Negative enquiry

Negative enquiry helps you to prompt criticism in order to either use the information if it turns out your critic is trying to be constructive, or to expose it if your critic is being purely manipulative, or vicious. If it is constructive, you can give the other person and opportunity to express honest, negative feelings which will help improve communication between you. By asking for more information about what is negative, you can break the manipulative cycle and prompt the person you are dealing with to be more assertive.

The technique

You ask for clarification of the things about yourself or your behaviour that might be negative.
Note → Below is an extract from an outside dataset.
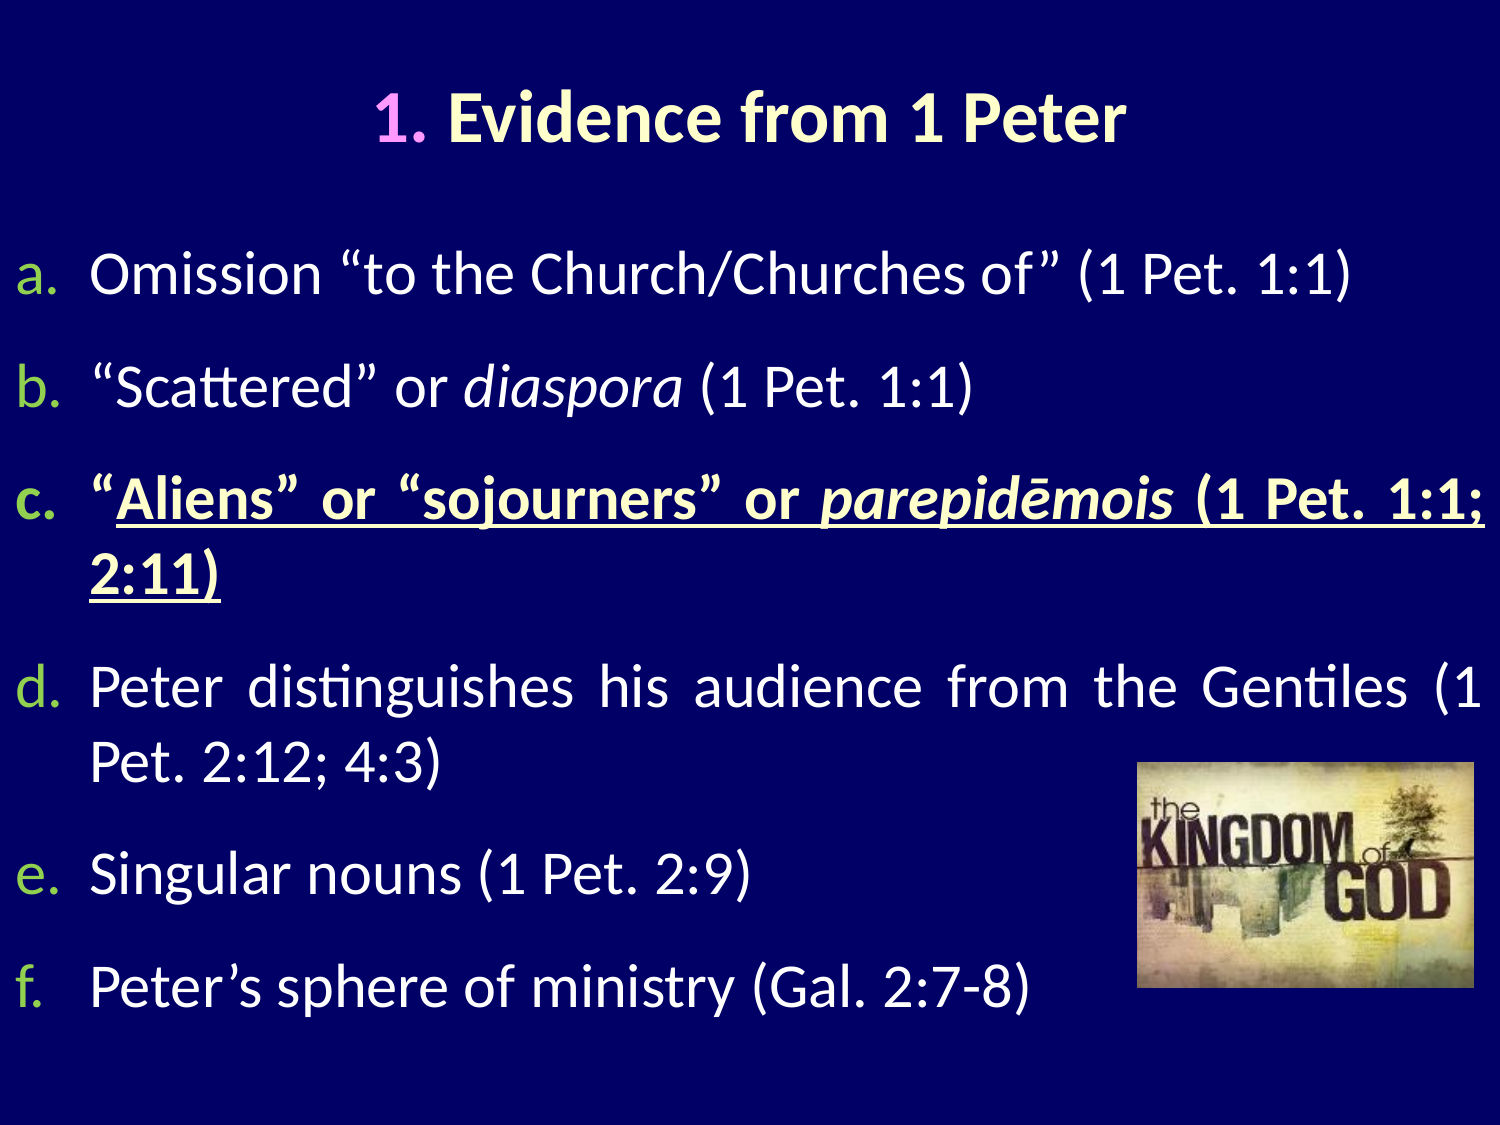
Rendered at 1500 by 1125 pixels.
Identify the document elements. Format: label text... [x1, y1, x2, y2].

It is important to get specific, eliciting information in an unemotional low key manner, e.g. “Can you be more specific?” or “What have I done to make you think that?” or “What is it about the way that I ….. that you don’t like?” .
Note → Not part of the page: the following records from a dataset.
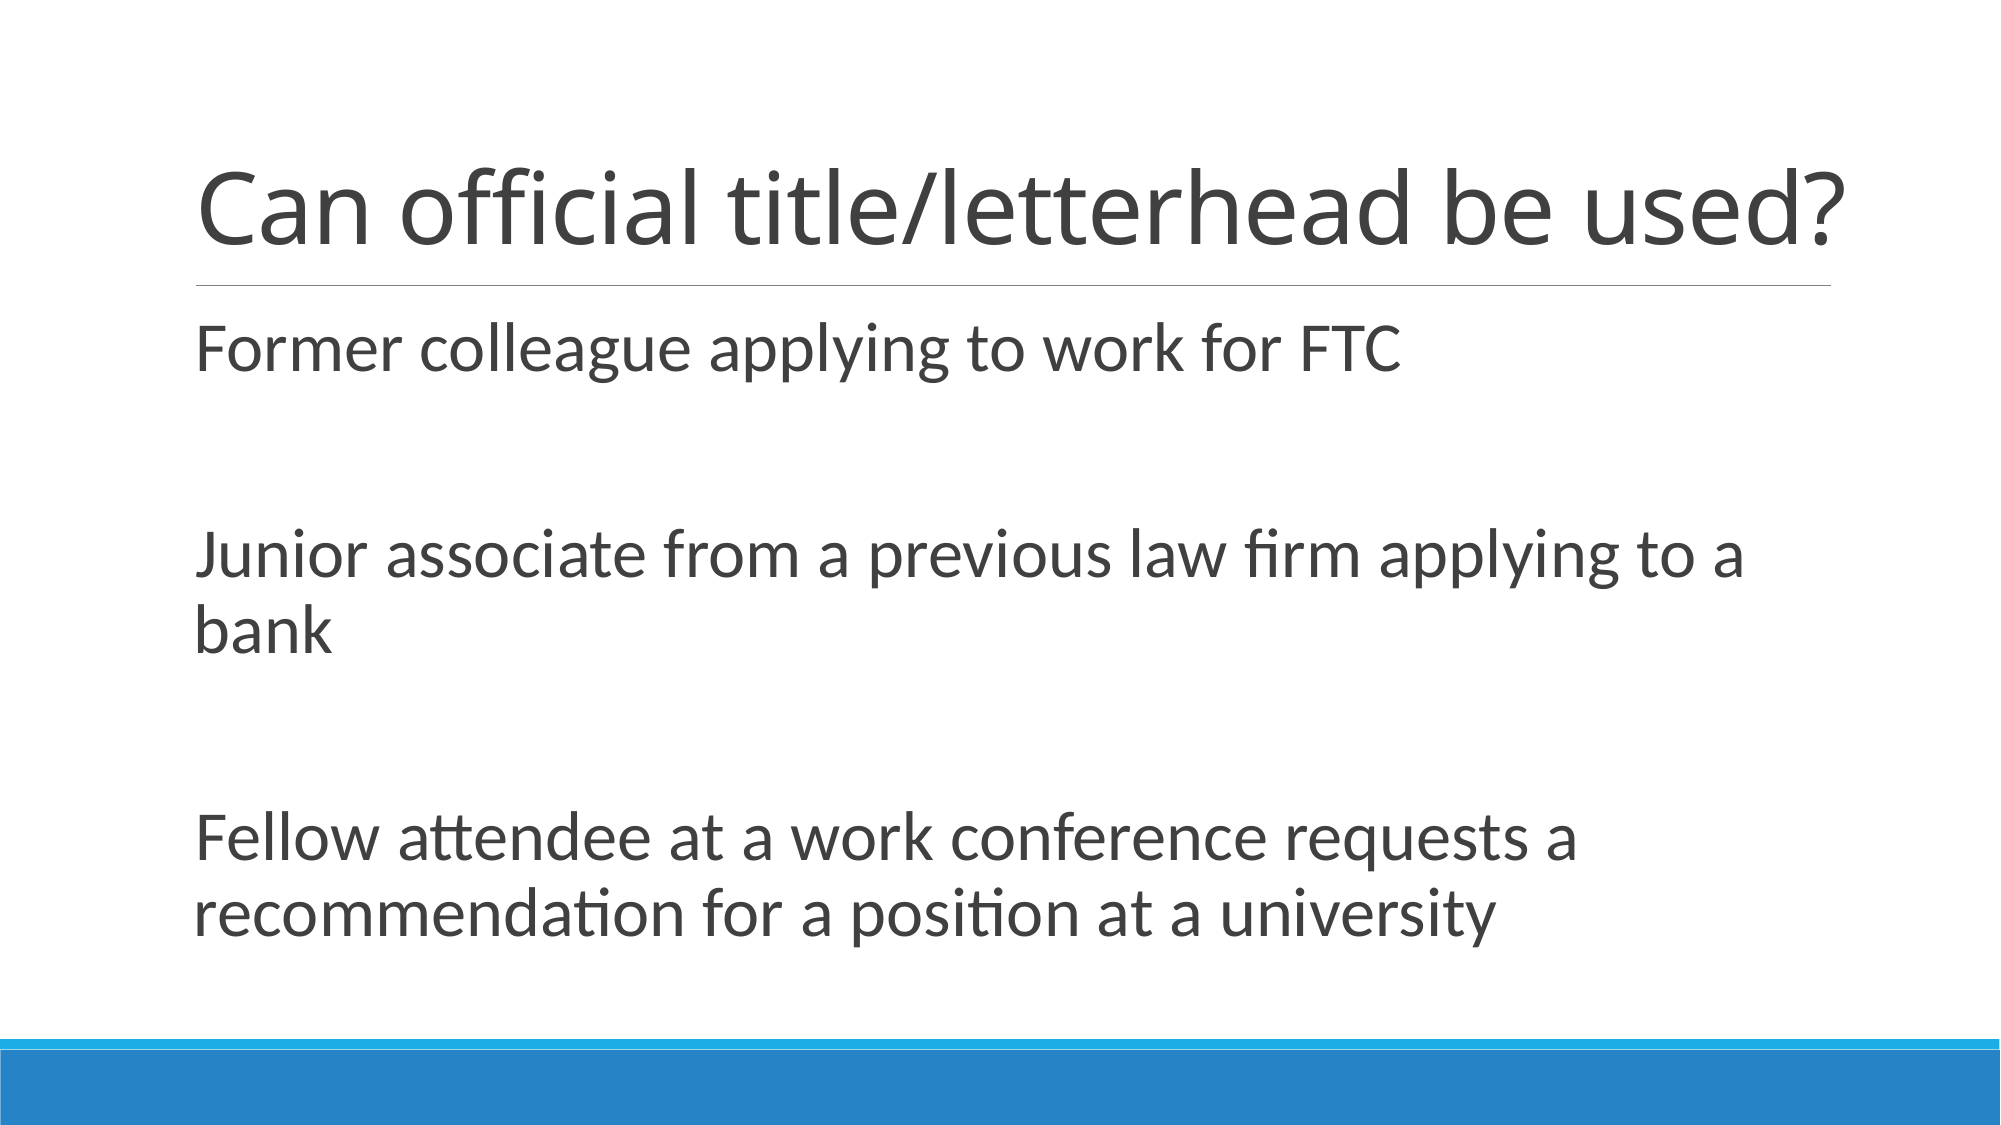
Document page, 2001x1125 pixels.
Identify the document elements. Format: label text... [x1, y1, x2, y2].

title Can official title/letterhead be used? [180, 34, 1906, 273]
list Former colleague applying to work for FTC Junior associate from a previous law firm applying to a bank Fellow attendee at a work conference requests a recommendation for a position at a university [180, 302, 1830, 963]
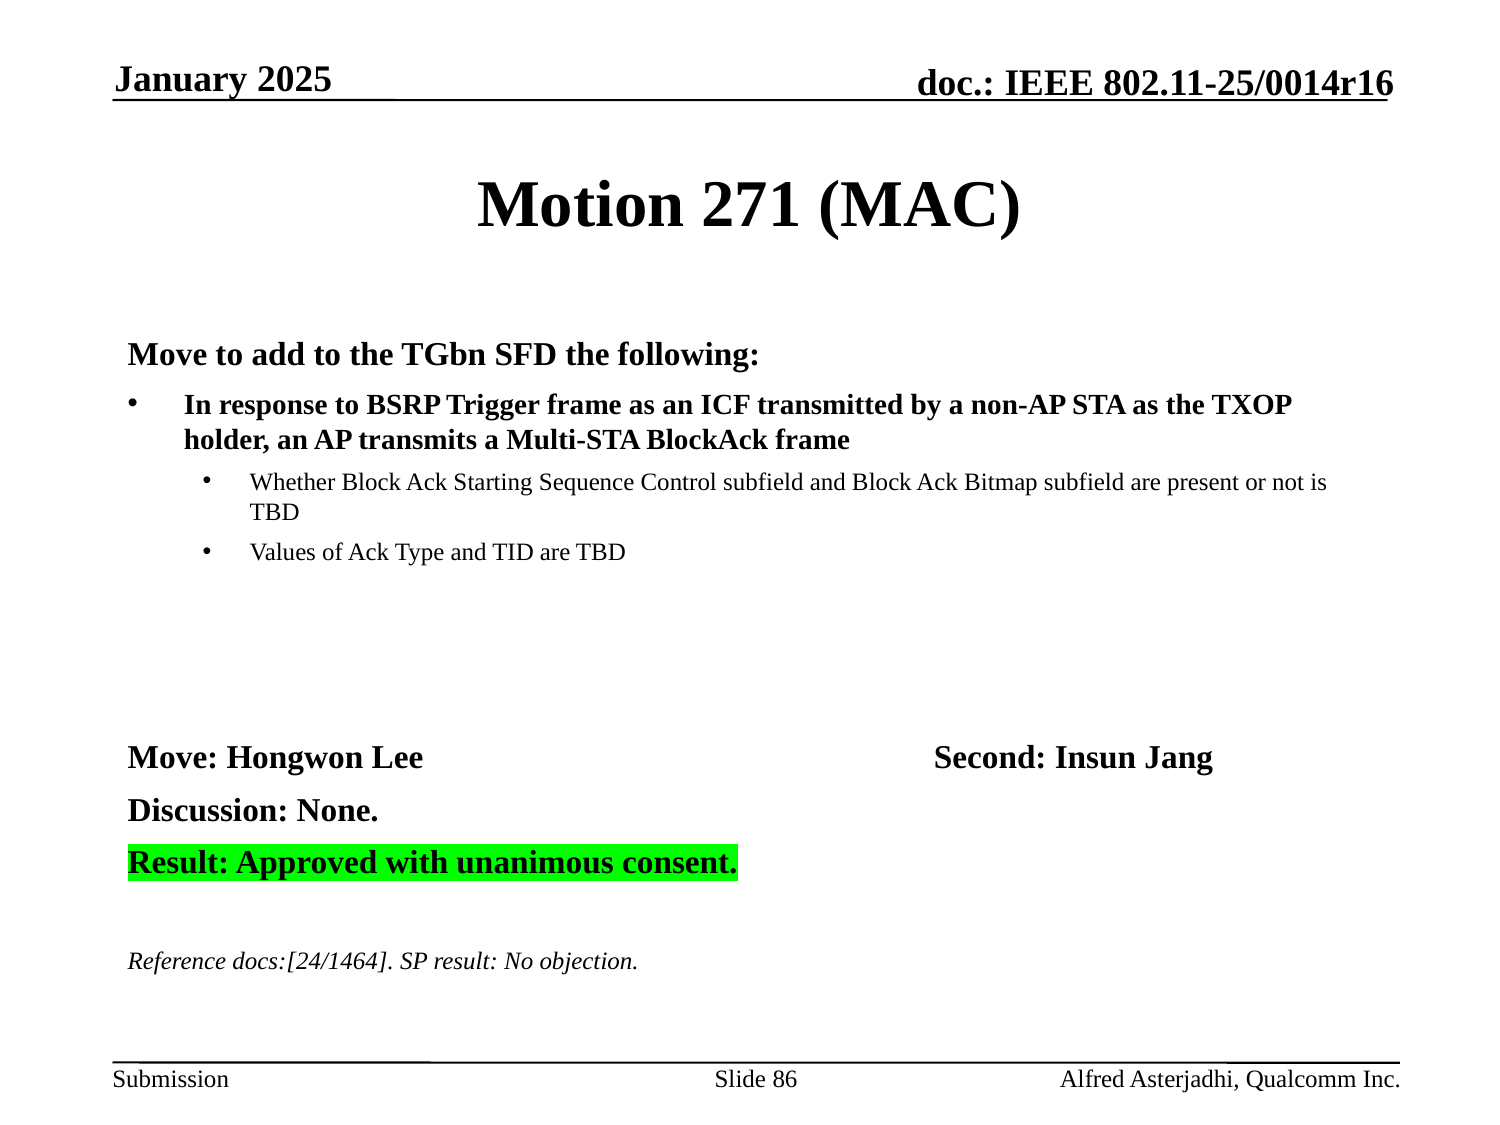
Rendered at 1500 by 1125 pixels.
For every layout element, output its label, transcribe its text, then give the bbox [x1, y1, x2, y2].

slide_number Slide 86 [712, 1061, 800, 1123]
title Motion 271 (MAC) [112, 112, 1388, 288]
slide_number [114, 54, 423, 100]
footer Alfred Asterjadhi, Qualcomm Inc. [878, 1061, 1402, 1093]
list Move to add to the TGbn SFD the following: In response to BSRP Trigger frame as an ICF transmitted by a non-AP STA as the TXOP holder, an AP transmits a Multi-STA BlockAck frame Whether Block Ack Starting Sequence Control subfield and Block Ack Bitmap subfield are present or not is TBD Values of Ack Type and TID are TBD Move: Hongwon Lee Second: Insun Jang Discussion: None. Result: Approved with unanimous consent. Reference docs:[24/1464]. SP result: No objection. [112, 324, 1388, 1000]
Listen closely to the words and help the critic to get specific …

CRITIC
“You’ve been acting really standoffish lately, too good for the rest of us”
YOU
“What do you mean when you say that?”
CRITIC
“Well you just seem to think you’re better than the rest of us”
YOU
“Is it something to do with what I’ve been saying or to do with how I spend my time?”
CRITIC
“Well, I suppose it’s more to do with how you spend your time”
YOU
“What is it about how I spend my time”
CRITIC
“Well, you never seem to have time for your friends these days – you’re always so busy”
CRITIC
“You are so unprofessional”
YOU
“What is about me that makes you think I’m unprofessional?”
CRITIC
“The way you dress. You’re always so scruffy”
YOU
“You say I’m dressed scruffily. What is it about how I’m dressed that makes me look scruffy?”
CRITIC
“Well, you shoes, for one thing”
YOU
“What is it about my shoes that’s scruffy?”
CRITIC
“Just look at them. You haven’t shined them in a month”
YOU ”
Then it’s my shoes not being shined that makes me look unprofessional”
CRITIC
“Yes… that’s one thing.”

 This approach can often result in a much more constructive conversation. In the above examples, you would have learned very little if you had responded aggressively or if you had ignored the criticism. You can now decide if you want to change anything.